The Baroness is the name of a short-lived series of espionage novels by Paul Kenyon. Eight novels in the series were published from 1974 to 1975 by Pocket Books. This series of books profiles the adventures of Baroness Penelope St. John-Orsini, a voluptuous international playgirl who is also lethal secret superspy.





Eight Baroness novels were published within the space of one year (1974–1975) by Pocket Books, all credited to Paul Kenyon, a house pseudonym used by book packager Lyle Kenyon Engel for Donald Moffitt. The book covers were illustrated by Hector Garrido. The titles were:
  1. The Ecstasy Connection
  2. Diamonds Are for Dying
  3. Death Is a Ruby Light
  4. Hard-core Murder
  5. Operation Doomsday
  6. Sonic Slave
  7. Flicker of Doom
  8. Black Gold
In 1975, Futura reprinted only the first four books in England, with different covers.
French translations were published in 1975 by Eroscope under a different series name, "Penny", the nickname of the protagonist in the novels. Eroscope published all eight novels listed above and a ninth, Photo-Phobie, which was never published in English.
Due to the high volume of output in such a short period of time under the Kenyon name, speculations abound whether Kenyon was one author or if this was a pseudonym for more than one writer, a common practice of using house pseudonyms in adventure fiction at that time. Some authors have said that Paul Kenyon was indeed a "house" name used by a book packager Lyle Kenyon Engel, of Book Creations, Inc.[1] However, Donald Moffitt admitted that he was the sole author of the eight published Baroness novels.[2]
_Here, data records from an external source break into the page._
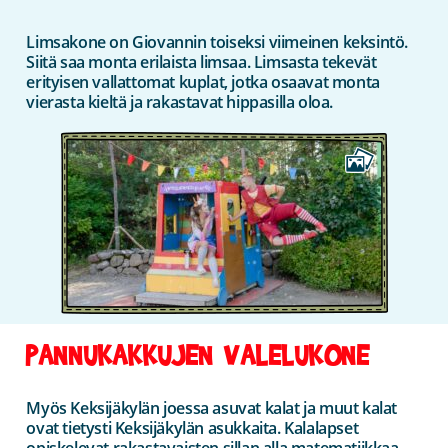
Limsakone on Giovannin toiseksi viimeinen keksintö.
Siitä saa monta erilaista limsaa. Limsasta tekevät
erityisen vallattomat kuplat, jotka osaavat monta
vierasta kieltä ja rakastavat hippasilla oloa.
PANNUKAKKUJEN VALELUKONE
Myös Keksijäkylän joessa asuvat kalat ja muut kalat
ovat tietysti Keksijäkylän asukkaita. Kalalapset
opiskelevat rakastavaisten sillan alla matematiikkaa.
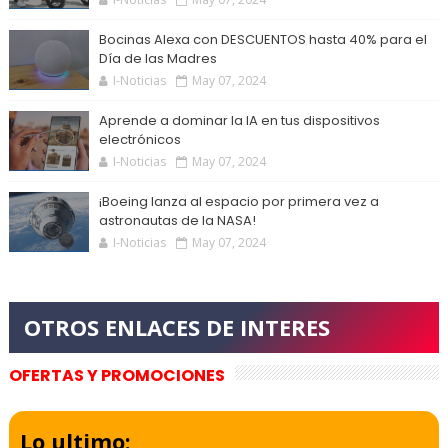
Bocinas Alexa con DESCUENTOS hasta 40% para el
Día de las Madres
I-Noticias
May 07, 2024
Aprende a dominar la IA en tus dispositivos
electrónicos
I-Noticias
May 07, 2024
¡Boeing lanza al espacio por primera vez a
astronautas de la NASA!
I-Noticias
May 07, 2024
OFERTAS Y PROMOCIONES
Lo ultimo:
Engel contracted and paid for three more Baroness titles, but these were never published.[3] Peter Mayer of Simon and Schuster, a division of Pocket Books, canceled the series after the three manuscripts were written. He thought that action/adventure series were not selling enough in numbers to keep it going.[1] The unpublished titles were:
  1. A Black Hole to Die In by Donald Moffitt
  2. Death is a Copycat by Donald Moffitt
  3. Quicktime Death by Robert Vardeman in 1976




Published at a time when male characters such as Nick Carter-Killmaster and Mack Bolan dominated the paperback spy genre, The Baroness series distinguished itself by featuring an equally lethal and promiscuous female character.
The novels' sex scenes contain many examples of the graphically poetic pulp tradition:
  • "She opened her mouth and the tongue, like a sly little animal, darted in."
  • "His tool grew in her hand until it was a rigid club, hot and heavy to the touch..."
  • "The livid pipe still protruded straight out, glistening with their mingled secretions."
  • "She flicked it downward to the slippery underside and found it muscularly imprisoned."
  • "Penelope felt an electric shock travel downward through the center of her body to where she was plastered wetly to the padded barstool."
  • "They lay side by side like exhausted wrestlers... a single sparkling droplet trying to ooze out of his blunt tip."